El Destino Plantation was a large forced-labor farm of 7638 acre located in western Jefferson County and eastern Leon County, Florida, United States established by John Nuttall in 1828. It was worked by enslaved African Americans (prior to the end of the American Civil War).

==Location==
El Destino was located in western Jefferson County near present-day Waukeenah. It extended into Leon County, Florida by 6 mi and 3 mi south of the W.G. Ponder Plantation.

== Plantation history ==
The land to become El Destino was purchased from the U.S. government in 1828. In 1832 William B. Nuttall bought El Destino from his father’s estate for $17,000 (~$ in ). Nutall died leaving the property to his widow, Mary Savage Nuttall. Mary Nuttall would inherit enslaved people from her uncle, William Savage. In order to effectively exploit the labour of these enslaved people, Hector Braden, a friend of William’s, sold Mary Chemonie Plantation 6 mi north of El Destino. On May 18, 1840 George Noble Jones married Mary Savage Nuttall and purchased El Destino.

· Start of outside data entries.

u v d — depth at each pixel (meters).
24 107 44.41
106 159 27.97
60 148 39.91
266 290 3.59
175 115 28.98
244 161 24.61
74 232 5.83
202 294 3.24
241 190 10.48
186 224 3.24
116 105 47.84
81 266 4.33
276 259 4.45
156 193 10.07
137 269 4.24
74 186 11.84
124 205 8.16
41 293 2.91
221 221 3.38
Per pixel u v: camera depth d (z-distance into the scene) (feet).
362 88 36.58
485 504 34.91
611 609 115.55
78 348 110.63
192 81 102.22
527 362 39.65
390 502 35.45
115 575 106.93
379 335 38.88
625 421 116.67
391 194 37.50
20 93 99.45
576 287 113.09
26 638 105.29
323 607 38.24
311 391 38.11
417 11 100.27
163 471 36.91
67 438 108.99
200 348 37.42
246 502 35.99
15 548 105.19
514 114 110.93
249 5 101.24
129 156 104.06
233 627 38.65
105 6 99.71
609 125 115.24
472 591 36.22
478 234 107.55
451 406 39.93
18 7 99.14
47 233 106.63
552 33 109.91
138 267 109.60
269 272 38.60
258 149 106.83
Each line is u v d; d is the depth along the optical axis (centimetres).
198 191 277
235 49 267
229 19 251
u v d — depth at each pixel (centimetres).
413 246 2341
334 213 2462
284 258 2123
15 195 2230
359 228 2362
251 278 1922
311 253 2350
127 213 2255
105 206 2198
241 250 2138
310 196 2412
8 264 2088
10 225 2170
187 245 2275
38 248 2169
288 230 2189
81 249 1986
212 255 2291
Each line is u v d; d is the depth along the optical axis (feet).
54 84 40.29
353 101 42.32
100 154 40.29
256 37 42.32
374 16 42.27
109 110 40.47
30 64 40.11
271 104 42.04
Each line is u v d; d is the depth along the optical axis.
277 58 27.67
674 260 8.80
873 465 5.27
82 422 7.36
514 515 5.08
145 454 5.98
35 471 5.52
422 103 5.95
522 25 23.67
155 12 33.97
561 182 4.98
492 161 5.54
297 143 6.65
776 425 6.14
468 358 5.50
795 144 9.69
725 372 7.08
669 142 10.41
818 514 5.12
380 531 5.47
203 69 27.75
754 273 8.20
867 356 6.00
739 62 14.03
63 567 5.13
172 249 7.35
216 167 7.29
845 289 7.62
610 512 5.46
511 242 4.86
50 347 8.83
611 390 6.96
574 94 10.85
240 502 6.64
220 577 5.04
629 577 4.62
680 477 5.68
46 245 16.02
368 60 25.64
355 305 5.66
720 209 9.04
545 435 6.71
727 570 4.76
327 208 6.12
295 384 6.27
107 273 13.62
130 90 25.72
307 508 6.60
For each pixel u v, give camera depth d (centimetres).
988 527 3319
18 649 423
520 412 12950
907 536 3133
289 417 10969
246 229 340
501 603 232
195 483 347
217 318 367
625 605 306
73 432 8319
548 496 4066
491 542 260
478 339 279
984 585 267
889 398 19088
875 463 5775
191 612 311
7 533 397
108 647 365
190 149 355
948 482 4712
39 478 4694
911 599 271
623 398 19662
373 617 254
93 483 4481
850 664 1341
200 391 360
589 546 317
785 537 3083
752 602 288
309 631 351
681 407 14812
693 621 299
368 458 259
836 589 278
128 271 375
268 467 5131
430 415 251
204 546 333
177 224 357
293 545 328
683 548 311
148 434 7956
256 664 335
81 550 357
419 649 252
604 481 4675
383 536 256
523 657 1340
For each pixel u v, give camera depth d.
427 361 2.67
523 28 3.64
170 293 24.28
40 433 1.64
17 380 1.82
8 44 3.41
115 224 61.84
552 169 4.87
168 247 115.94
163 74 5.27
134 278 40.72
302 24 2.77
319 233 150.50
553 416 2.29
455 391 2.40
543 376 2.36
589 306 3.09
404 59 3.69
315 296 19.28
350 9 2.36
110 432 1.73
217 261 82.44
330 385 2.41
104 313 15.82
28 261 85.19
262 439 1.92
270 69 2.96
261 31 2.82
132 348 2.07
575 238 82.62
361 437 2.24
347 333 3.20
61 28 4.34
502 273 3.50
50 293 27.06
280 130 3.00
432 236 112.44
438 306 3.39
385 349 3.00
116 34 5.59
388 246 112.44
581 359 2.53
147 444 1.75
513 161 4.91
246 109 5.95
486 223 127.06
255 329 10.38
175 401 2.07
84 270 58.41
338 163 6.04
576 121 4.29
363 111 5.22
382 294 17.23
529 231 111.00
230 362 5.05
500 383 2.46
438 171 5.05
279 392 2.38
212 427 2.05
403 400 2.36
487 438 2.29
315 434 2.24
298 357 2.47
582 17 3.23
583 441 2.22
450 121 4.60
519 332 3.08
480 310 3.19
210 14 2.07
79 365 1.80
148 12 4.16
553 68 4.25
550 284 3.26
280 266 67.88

The plantation house was a large home and was destroyed by fire in 1925.

===Owners===
- John Nuttall was a wealthy planter from Virginia and later North Carolina.
- William B. Nuttall, son of John Nuttall. William had a law office in Tallahassee and was a speculator in Florida lands and bank stocks. John died from a stroke on April 20, 1836.
- George Noble Jones married Mary Nuttall and purchased El Destino as well as Chemonie Plantation in Leon County. George was well-acquainted with plantation management having managed a plantation in Jefferson County owned by his mother and two aunts. Jones would inherit part of this plantation as well as considerable wharf and mercantile property in Savannah, Georgia, bank stock and other investments. Jones would become an absentee planter preferring to spend his winter months in Savannah and the summer months in Newport, Rhode Island, where he owned a mansion called Kingscote until the Civil War.

El Destino remained in the Jones family until 1919. It was then sold for $70,000 but kept its name. In 1937 it was purchased by Sheldon Whitehouse of New York.

In 1854 D.N. Moxley served as an overseer for the property when a complaint was lodged against him for mistreating the workers under his supervision.